On August 14, 2013, we received the first notice from our controlling shareholder, the Weifang State-owned Assets Operation Administration Company, a wholly-owned subsidiary of the Weifang State-owned Asset Management and Supervision Committee (collectively, the “Administration Company”), indicating that the Administration Company had determined to place control over 6,912,503 (or 52.9%) of its outstanding ordinary shares up for sale at a public auction to be held in China. Four public auctions were held in Jinan, Shandong Province, China. We learned that they failed due to a lack of bidders registered for the auction. On March 25, 2014, the fifth public auction was held in Jinan, Shandong Province, China, and we became aware that the fifth public auction resulted in the acceptance of a successful bid. Shandong SNTON Optical Materials Technology Co., Ltd. (“Shandong SNTON”), the successful bidder in the fifth public auction of 6,912,503 (or 52.9%) of the Company’s outstanding ordinary shares (the “Shares”) held on March 25, 2014, was entrusted by Hongkong Ruishang International Trade Co., Ltd., a Hong Kong corporation, (“Hongkong Ruishang”) to handle all the formalities and procedure in connection with the public auction. As a result of the entrusted arrangement, Hongkong Ruishang is the party controlling the Shares acquired in the fifth public auction. According to publicly available information in the People’s Republic of China, Shandong SNTON is a wholly-owned subsidiary of Shandong SNTON Group Co., Ltd (“SNTON Group”). Mr. Xiusheng Wang, the chairman of the Board of Directors of SNTON Group, is also Hongkong Ruishang’s chairman. This disclosure is based solely on information contained in a Schedule 13D amendment filed by Hongkong Ruishang with the SEC on November 12, 2014.

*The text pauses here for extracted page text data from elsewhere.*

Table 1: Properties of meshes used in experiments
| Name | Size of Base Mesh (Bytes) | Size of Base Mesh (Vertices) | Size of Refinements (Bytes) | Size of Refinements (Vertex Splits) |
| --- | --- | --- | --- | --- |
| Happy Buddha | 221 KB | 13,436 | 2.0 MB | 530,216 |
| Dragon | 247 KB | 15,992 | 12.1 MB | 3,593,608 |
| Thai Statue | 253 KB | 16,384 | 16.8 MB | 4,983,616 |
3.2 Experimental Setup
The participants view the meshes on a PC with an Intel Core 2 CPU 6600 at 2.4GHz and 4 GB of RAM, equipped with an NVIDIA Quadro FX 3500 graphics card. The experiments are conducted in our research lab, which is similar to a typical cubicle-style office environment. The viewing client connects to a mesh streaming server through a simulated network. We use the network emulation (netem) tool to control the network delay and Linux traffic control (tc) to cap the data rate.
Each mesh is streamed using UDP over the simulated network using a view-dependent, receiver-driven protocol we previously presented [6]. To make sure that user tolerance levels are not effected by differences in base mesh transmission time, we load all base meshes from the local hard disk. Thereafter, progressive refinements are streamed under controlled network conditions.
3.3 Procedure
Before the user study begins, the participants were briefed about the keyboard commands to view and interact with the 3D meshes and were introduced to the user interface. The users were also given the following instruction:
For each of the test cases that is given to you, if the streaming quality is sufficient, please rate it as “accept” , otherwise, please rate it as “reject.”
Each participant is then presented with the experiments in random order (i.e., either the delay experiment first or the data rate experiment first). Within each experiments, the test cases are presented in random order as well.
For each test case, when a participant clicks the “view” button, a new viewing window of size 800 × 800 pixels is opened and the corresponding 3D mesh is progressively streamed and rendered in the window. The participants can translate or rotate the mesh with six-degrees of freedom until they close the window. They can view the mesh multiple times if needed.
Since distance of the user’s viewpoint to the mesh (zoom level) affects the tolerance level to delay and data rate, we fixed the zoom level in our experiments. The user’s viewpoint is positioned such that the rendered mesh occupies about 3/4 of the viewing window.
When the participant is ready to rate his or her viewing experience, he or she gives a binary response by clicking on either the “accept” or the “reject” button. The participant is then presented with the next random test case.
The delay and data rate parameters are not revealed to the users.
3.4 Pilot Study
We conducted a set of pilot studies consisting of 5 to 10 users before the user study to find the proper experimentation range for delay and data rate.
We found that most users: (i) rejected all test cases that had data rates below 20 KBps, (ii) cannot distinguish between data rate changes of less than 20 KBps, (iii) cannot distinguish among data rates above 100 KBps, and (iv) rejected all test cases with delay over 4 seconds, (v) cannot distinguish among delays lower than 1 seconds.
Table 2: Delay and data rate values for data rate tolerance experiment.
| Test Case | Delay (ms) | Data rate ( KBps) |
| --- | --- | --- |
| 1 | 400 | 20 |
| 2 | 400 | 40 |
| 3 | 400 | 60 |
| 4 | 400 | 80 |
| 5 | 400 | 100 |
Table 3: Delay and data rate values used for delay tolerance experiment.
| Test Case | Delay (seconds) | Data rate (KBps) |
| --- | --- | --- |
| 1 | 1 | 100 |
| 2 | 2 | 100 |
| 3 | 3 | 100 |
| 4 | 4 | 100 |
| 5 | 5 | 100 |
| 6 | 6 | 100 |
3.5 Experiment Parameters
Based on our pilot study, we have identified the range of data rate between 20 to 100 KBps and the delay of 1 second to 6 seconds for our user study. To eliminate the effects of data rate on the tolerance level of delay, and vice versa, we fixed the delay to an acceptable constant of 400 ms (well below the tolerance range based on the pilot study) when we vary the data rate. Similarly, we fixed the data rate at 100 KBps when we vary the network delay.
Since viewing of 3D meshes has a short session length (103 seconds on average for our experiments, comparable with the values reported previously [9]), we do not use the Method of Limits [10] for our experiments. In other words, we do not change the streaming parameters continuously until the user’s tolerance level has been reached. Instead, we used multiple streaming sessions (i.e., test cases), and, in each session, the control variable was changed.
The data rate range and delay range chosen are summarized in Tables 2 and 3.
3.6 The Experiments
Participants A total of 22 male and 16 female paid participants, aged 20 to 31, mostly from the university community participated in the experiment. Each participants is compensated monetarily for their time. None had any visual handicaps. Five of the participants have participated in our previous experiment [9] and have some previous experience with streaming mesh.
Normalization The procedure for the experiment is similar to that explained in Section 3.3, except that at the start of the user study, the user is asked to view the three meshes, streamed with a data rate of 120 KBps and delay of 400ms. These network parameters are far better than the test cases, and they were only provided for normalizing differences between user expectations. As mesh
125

On May 14, 2014, we announced that we received a notification from Shandong Fuhua Investment Company Limited. (“Shandong Fuhua”) with respect to an entire ownership transfer of our 12.54% outstanding ordinary shares from the Administration Company to Shandong Fuhua. The Administration Company originally held these shares indirectly through an intermediate holding company, Easebright Investments Limited (“Easebright”). As a result of this transfer, Shandong Fuhua indirectly owns 12.54% of the Company’s outstanding ordinary shares through Easebright. Mr. Jingang Yang was appointed as the director of Easebright. This disclosure is based solely on information contained in a Schedule 13D filed by Shandong Fuhua with the SEC on December 30, 2014. Easebright informed Fuwei that Mr. Qingxin Dong had been the director since 2018.

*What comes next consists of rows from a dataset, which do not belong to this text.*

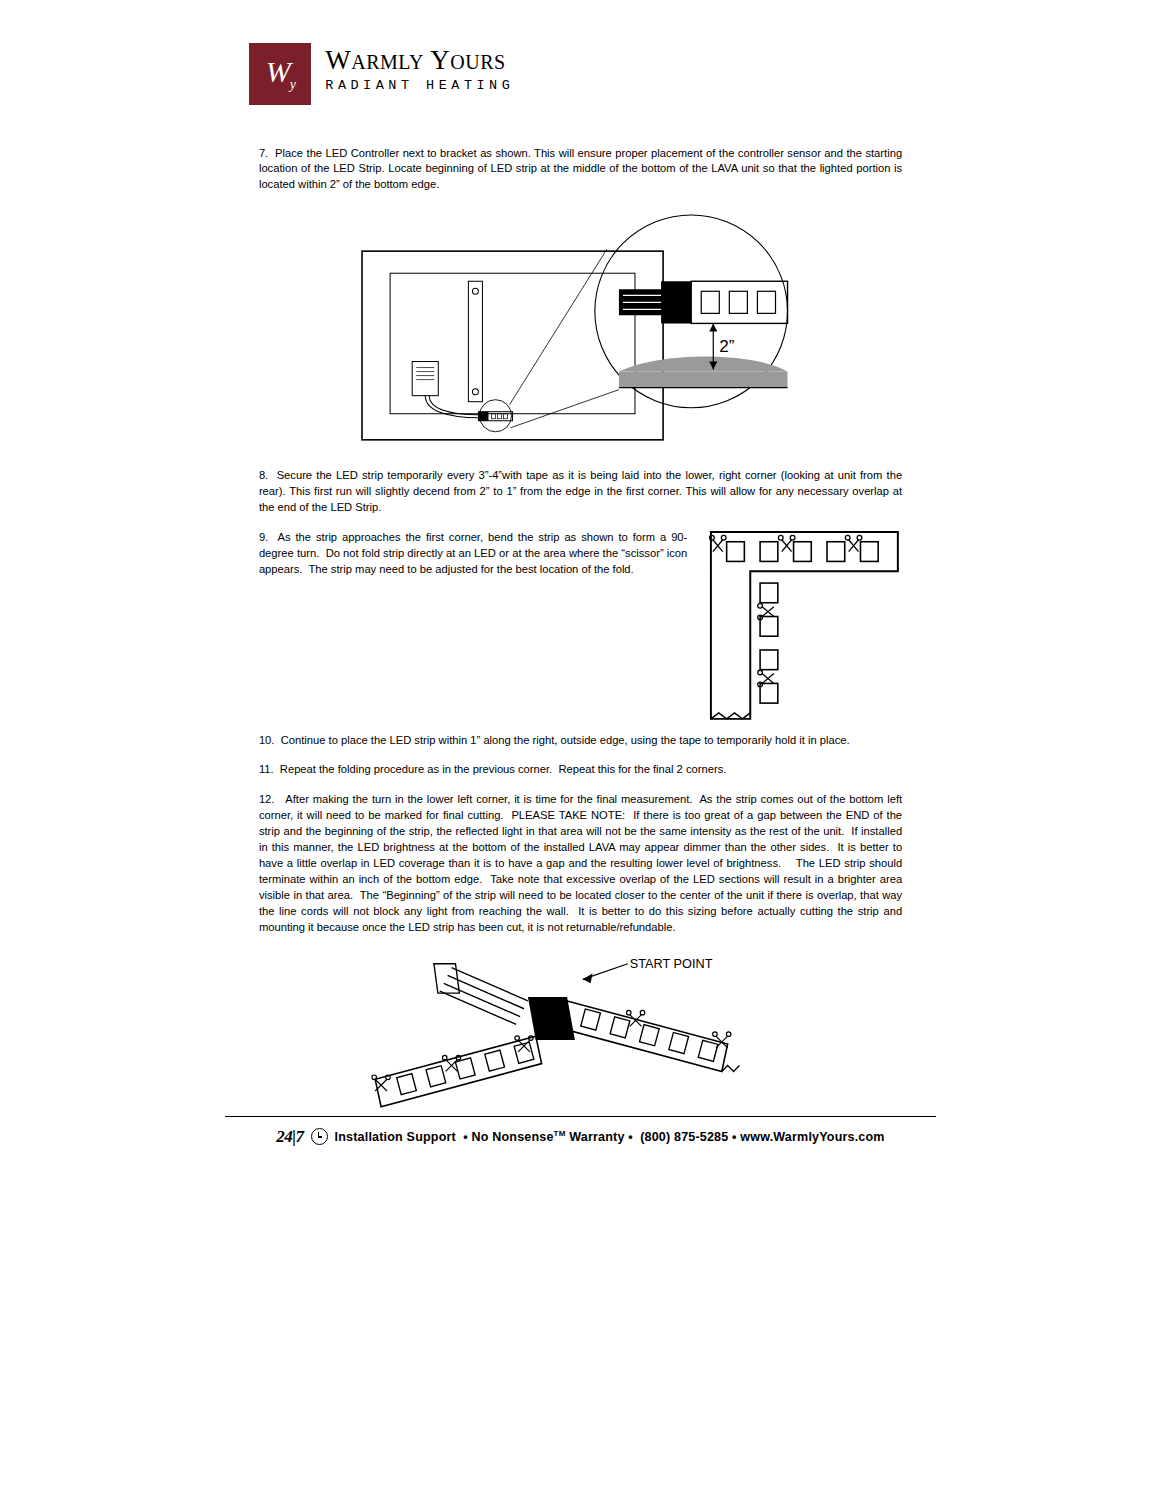Wy
WARMLY YOURS
Radiant Heating
7. Place the LED Controller next to bracket as shown. This will ensure proper placement of the controller sensor and the starting location of the LED Strip. Locate beginning of LED strip at the middle of the bottom of the LAVA unit so that the lighted portion is located within 2” of the bottom edge.
2”
8. Secure the LED strip temporarily every 3”-4”with tape as it is being laid into the lower, right corner (looking at unit from the rear). This first run will slightly decend from 2” to 1” from the edge in the first corner. This will allow for any necessary overlap at the end of the LED Strip.
9. As the strip approaches the first corner, bend the strip as shown to form a 90-degree turn. Do not fold strip directly at an LED or at the area where the “scissor” icon appears. The strip may need to be adjusted for the best location of the fold.
10. Continue to place the LED strip within 1” along the right, outside edge, using the tape to temporarily hold it in place.
11. Repeat the folding procedure as in the previous corner. Repeat this for the final 2 corners.
12. After making the turn in the lower left corner, it is time for the final measurement. As the strip comes out of the bottom left corner, it will need to be marked for final cutting. PLEASE TAKE NOTE: If there is too great of a gap between the END of the strip and the beginning of the strip, the reflected light in that area will not be the same intensity as the rest of the unit. If installed in this manner, the LED brightness at the bottom of the installed LAVA may appear dimmer than the other sides. It is better to have a little overlap in LED coverage than it is to have a gap and the resulting lower level of brightness. The LED strip should terminate within an inch of the bottom edge. Take note that excessive overlap of the LED sections will result in a brighter area visible in that area. The “Beginning” of the strip will need to be located closer to the center of the unit if there is overlap, that way the line cords will not block any light from reaching the wall. It is better to do this sizing before actually cutting the strip and mounting it because once the LED strip has been cut, it is not returnable/refundable.
START POINT
24|7 Installation Support • No NonsenseTM Warranty • (800) 875-5285 • www.WarmlyYours.com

Renaissance Technologies LLC owns 6.63% of the Company’s outstanding ordinary shares. This disclosure is based solely on information contained in a Schedule 13G amendment filed by Renaissance Technologies LLC with the SEC on February 11, 2022.
On December 5, 2016, we held an extraordinary general meeting of shareholders pursuant to which a 1-for-4 reverse stock split of our authorized ordinary shares, accompanied by a corresponding decrease in our issued and outstanding ordinary shares and an increase of the par value of each ordinary share from $0.129752 to US$0.519008 (the “Reverse Stock Split”), was approved by our shareholders of record. Our ordinary shares began to trade on the NASDAQ Stock Market on the post-Reverse Stock Split basis under the symbol “FFHL” at the opening of business on December 6, 2016.
On July 2, 2020, we received a notification from Shanghai Meicheng Enterprise Management Co., Ltd., (“Shanghai Meicheng”) with respect to an ownership transfer from Shandong SNTON Group Co., Ltd. (the “SNTON Group”) to Shanghai Meicheng of our 52.9% controlling outstanding ordinary shares (the “Shares”). It is noted that SNTON Group transferred its equity in Hongkong Ruishang to Shanghai Meicheng on June 23, 2020, due to SNTON Group’s asset reorganization. As a result of this transfer, Shanghai Meicheng now indirectly owns the Shares through Hongkong Ruishang.
On March 31, 2021, we announced that the Company entered into a Securities Purchase Agreement (the “Purchase Agreement”) with Enesoon New Energy Limited (“Enesoon”), a British Virgin Islands company, directly and indirectly, holding subsidiaries in China primarily engaged in green thermal energy storage businesses, and Enesoon’s shareholders. The Purchase Agreement will result in the issuance by the Company of 111,111,111 new ordinary shares (“Consideration Shares”) in exchange for all outstanding shares of Enesoon. As a result of this transaction, the former shareholders of Enesoon will beneficially own, in the aggregate approximately 97.1% of the Company’s outstanding shares.
The closing of the transactions contemplated under the Purchase Agreement is subject to various closing conditions, including approval of the issuance of Consideration Shares by the shareholders of the Company, receipt of NASDAQ approval, receipt by the Company of a satisfactory fairness opinion or valuation, and other customary conditions.
Our ordinary shares began to trade on the NASDAQ Stock Market on the post-Reverse Stock Split basis under the symbol “FFHL” at the opening of business on December 6, 2016. The new CUSIP number for our ordinary shares post-Reverse Stock Split is G3704F 110. We would round up to the next full share of our ordinary shares any fractional shares that result from the Reverse Stock Split.